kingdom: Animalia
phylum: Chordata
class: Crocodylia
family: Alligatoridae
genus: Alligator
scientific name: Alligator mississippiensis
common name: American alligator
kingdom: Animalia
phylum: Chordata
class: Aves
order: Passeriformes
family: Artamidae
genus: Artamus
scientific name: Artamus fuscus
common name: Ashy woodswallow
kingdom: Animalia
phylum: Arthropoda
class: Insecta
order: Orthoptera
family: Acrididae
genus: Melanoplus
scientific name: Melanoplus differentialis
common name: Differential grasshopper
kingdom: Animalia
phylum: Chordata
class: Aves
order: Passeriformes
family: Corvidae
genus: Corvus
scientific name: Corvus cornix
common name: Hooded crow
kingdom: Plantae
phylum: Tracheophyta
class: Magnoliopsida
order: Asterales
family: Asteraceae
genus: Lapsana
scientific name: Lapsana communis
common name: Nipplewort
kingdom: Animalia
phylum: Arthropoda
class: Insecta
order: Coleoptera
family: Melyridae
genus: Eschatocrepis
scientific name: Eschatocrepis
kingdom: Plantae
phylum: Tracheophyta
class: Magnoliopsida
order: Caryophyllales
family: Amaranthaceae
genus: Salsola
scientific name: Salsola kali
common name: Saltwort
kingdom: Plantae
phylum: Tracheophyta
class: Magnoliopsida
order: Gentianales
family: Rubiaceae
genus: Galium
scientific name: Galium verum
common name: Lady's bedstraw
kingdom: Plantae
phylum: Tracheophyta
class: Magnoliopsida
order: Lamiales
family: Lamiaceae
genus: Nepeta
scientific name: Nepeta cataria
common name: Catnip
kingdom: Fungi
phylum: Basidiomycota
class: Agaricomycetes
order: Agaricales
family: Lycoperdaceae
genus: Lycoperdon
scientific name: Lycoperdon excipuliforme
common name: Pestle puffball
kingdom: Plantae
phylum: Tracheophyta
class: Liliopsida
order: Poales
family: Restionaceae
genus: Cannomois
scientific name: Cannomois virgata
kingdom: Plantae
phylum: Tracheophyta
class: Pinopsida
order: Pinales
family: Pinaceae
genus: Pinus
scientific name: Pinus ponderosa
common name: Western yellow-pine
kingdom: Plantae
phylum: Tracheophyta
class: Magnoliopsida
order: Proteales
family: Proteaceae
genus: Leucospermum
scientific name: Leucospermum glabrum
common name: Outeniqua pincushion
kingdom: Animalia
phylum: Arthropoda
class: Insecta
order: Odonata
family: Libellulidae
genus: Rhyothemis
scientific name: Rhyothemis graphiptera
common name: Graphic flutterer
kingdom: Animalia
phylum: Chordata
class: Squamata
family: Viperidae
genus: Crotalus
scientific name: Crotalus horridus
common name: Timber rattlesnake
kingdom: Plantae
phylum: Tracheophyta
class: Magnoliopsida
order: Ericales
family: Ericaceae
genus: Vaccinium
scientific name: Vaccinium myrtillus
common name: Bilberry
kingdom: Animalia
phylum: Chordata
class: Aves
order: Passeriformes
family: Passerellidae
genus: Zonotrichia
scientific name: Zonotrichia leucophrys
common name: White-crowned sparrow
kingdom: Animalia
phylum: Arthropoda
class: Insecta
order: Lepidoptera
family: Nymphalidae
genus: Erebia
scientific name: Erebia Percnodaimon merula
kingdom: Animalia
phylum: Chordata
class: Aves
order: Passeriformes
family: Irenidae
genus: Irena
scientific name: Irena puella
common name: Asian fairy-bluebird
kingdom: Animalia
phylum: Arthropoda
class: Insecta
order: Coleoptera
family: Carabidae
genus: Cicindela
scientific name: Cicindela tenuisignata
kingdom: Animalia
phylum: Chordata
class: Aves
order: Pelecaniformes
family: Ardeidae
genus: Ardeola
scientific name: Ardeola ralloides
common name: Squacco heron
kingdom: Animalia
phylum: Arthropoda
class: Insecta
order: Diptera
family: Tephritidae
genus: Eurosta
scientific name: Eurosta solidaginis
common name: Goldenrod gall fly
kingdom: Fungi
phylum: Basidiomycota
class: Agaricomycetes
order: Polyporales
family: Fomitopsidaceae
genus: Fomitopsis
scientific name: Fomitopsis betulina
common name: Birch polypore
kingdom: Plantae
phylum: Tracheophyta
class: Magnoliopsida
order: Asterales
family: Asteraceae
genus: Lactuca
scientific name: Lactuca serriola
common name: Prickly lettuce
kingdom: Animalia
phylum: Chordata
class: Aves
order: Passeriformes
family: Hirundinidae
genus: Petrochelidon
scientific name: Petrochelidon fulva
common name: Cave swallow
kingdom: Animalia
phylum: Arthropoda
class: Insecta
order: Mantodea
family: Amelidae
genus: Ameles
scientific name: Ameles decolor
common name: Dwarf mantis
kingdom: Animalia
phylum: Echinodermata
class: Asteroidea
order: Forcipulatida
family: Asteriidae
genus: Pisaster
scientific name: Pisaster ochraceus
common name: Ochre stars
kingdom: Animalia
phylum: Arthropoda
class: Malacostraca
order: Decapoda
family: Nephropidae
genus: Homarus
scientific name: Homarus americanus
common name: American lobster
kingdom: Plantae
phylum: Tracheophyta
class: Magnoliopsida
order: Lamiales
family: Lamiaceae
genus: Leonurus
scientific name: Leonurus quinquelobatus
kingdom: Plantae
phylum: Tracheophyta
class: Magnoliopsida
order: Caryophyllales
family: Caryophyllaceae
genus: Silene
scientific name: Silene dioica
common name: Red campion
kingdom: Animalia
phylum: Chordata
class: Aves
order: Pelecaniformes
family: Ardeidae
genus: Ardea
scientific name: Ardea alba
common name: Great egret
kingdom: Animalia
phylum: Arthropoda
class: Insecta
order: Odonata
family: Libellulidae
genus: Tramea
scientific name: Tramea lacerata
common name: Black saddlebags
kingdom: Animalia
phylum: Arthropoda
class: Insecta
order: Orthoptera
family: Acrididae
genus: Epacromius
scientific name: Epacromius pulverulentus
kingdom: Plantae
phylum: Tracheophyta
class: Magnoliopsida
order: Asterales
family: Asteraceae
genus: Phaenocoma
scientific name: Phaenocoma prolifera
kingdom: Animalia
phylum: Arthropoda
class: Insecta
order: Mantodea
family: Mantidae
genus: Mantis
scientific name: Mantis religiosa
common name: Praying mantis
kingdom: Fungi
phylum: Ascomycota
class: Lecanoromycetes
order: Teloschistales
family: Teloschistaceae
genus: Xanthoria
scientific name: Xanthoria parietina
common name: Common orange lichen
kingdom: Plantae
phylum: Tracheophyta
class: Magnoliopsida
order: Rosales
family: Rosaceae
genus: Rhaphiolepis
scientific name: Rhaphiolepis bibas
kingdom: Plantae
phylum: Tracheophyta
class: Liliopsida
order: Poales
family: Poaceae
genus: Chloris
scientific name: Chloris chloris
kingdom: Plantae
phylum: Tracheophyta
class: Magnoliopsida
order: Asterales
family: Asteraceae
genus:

Problem:
Please print every line of the entries above again, unchanged and in the same order.

Finished answer:
kingdom: Animalia
phylum: Chordata
class: Crocodylia
family: Alligatoridae
genus: Alligator
scientific name: Alligator mississippiensis
common name: American alligator
kingdom: Animalia
phylum: Chordata
class: Aves
order: Passeriformes
family: Artamidae
genus: Artamus
scientific name: Artamus fuscus
common name: Ashy woodswallow
kingdom: Animalia
phylum: Arthropoda
class: Insecta
order: Orthoptera
family: Acrididae
genus: Melanoplus
scientific name: Melanoplus differentialis
common name: Differential grasshopper
kingdom: Animalia
phylum: Chordata
class: Aves
order: Passeriformes
family: Corvidae
genus: Corvus
scientific name: Corvus cornix
common name: Hooded crow
kingdom: Plantae
phylum: Tracheophyta
class: Magnoliopsida
order: Asterales
family: Asteraceae
genus: Lapsana
scientific name: Lapsana communis
common name: Nipplewort
kingdom: Animalia
phylum: Arthropoda
class: Insecta
order: Coleoptera
family: Melyridae
genus: Eschatocrepis
scientific name: Eschatocrepis
kingdom: Plantae
phylum: Tracheophyta
class: Magnoliopsida
order: Caryophyllales
family: Amaranthaceae
genus: Salsola
scientific name: Salsola kali
common name: Saltwort
kingdom: Plantae
phylum: Tracheophyta
class: Magnoliopsida
order: Gentianales
family: Rubiaceae
genus: Galium
scientific name: Galium verum
common name: Lady's bedstraw
kingdom: Plantae
phylum: Tracheophyta
class: Magnoliopsida
order: Lamiales
family: Lamiaceae
genus: Nepeta
scientific name: Nepeta cataria
common name: Catnip
kingdom: Fungi
phylum: Basidiomycota
class: Agaricomycetes
order: Agaricales
family: Lycoperdaceae
genus: Lycoperdon
scientific name: Lycoperdon excipuliforme
common name: Pestle puffball
kingdom: Plantae
phylum: Tracheophyta
class: Liliopsida
order: Poales
family: Restionaceae
genus: Cannomois
scientific name: Cannomois virgata
kingdom: Plantae
phylum: Tracheophyta
class: Pinopsida
order: Pinales
family: Pinaceae
genus: Pinus
scientific name: Pinus ponderosa
common name: Western yellow-pine
kingdom: Plantae
phylum: Tracheophyta
class: Magnoliopsida
order: Proteales
family: Proteaceae
genus: Leucospermum
scientific name: Leucospermum glabrum
common name: Outeniqua pincushion
kingdom: Animalia
phylum: Arthropoda
class: Insecta
order: Odonata
family: Libellulidae
genus: Rhyothemis
scientific name: Rhyothemis graphiptera
common name: Graphic flutterer
kingdom: Animalia
phylum: Chordata
class: Squamata
family: Viperidae
genus: Crotalus
scientific name: Crotalus horridus
common name: Timber rattlesnake
kingdom: Plantae
phylum: Tracheophyta
class: Magnoliopsida
order: Ericales
family: Ericaceae
genus: Vaccinium
scientific name: Vaccinium myrtillus
common name: Bilberry
kingdom: Animalia
phylum: Chordata
class: Aves
order: Passeriformes
family: Passerellidae
genus: Zonotrichia
scientific name: Zonotrichia leucophrys
common name: White-crowned sparrow
kingdom: Animalia
phylum: Arthropoda
class: Insecta
order: Lepidoptera
family: Nymphalidae
genus: Erebia
scientific name: Erebia Percnodaimon merula
kingdom: Animalia
phylum: Chordata
class: Aves
order: Passeriformes
family: Irenidae
genus: Irena
scientific name: Irena puella
common name: Asian fairy-bluebird
kingdom: Animalia
phylum: Arthropoda
class: Insecta
order: Coleoptera
family: Carabidae
genus: Cicindela
scientific name: Cicindela tenuisignata
kingdom: Animalia
phylum: Chordata
class: Aves
order: Pelecaniformes
family: Ardeidae
genus: Ardeola
scientific name: Ardeola ralloides
common name: Squacco heron
kingdom: Animalia
phylum: Arthropoda
class: Insecta
order: Diptera
family: Tephritidae
genus: Eurosta
scientific name: Eurosta solidaginis
common name: Goldenrod gall fly
kingdom: Fungi
phylum: Basidiomycota
class: Agaricomycetes
order: Polyporales
family: Fomitopsidaceae
genus: Fomitopsis
scientific name: Fomitopsis betulina
common name: Birch polypore
kingdom: Plantae
phylum: Tracheophyta
class: Magnoliopsida
order: Asterales
family: Asteraceae
genus: Lactuca
scientific name: Lactuca serriola
common name: Prickly lettuce
kingdom: Animalia
phylum: Chordata
class: Aves
order: Passeriformes
family: Hirundinidae
genus: Petrochelidon
scientific name: Petrochelidon fulva
common name: Cave swallow
kingdom: Animalia
phylum: Arthropoda
class: Insecta
order: Mantodea
family: Amelidae
genus: Ameles
scientific name: Ameles decolor
common name: Dwarf mantis
kingdom: Animalia
phylum: Echinodermata
class: Asteroidea
order: Forcipulatida
family: Asteriidae
genus: Pisaster
scientific name: Pisaster ochraceus
common name: Ochre stars
kingdom: Animalia
phylum: Arthropoda
class: Malacostraca
order: Decapoda
family: Nephropidae
genus: Homarus
scientific name: Homarus americanus
common name: American lobster
kingdom: Plantae
phylum: Tracheophyta
class: Magnoliopsida
order: Lamiales
family: Lamiaceae
genus: Leonurus
scientific name: Leonurus quinquelobatus
kingdom: Plantae
phylum: Tracheophyta
class: Magnoliopsida
order: Caryophyllales
family: Caryophyllaceae
genus: Silene
scientific name: Silene dioica
common name: Red campion
kingdom: Animalia
phylum: Chordata
class: Aves
order: Pelecaniformes
family: Ardeidae
genus: Ardea
scientific name: Ardea alba
common name: Great egret
kingdom: Animalia
phylum: Arthropoda
class: Insecta
order: Odonata
family: Libellulidae
genus: Tramea
scientific name: Tramea lacerata
common name: Black saddlebags
kingdom: Animalia
phylum: Arthropoda
class: Insecta
order: Orthoptera
family: Acrididae
genus: Epacromius
scientific name: Epacromius pulverulentus
kingdom: Plantae
phylum: Tracheophyta
class: Magnoliopsida
order: Asterales
family: Asteraceae
genus: Phaenocoma
scientific name: Phaenocoma prolifera
kingdom: Animalia
phylum: Arthropoda
class: Insecta
order: Mantodea
family: Mantidae
genus: Mantis
scientific name: Mantis religiosa
common name: Praying mantis
kingdom: Fungi
phylum: Ascomycota
class: Lecanoromycetes
order: Teloschistales
family: Teloschistaceae
genus: Xanthoria
scientific name: Xanthoria parietina
common name: Common orange lichen
kingdom: Plantae
phylum: Tracheophyta
class: Magnoliopsida
order: Rosales
family: Rosaceae
genus: Rhaphiolepis
scientific name: Rhaphiolepis bibas
kingdom: Plantae
phylum: Tracheophyta
class: Liliopsida
order: Poales
family: Poaceae
genus: Chloris
scientific name: Chloris chloris
kingdom: Plantae
phylum: Tracheophyta
class: Magnoliopsida
order: Asterales
family: Asteraceae
genus:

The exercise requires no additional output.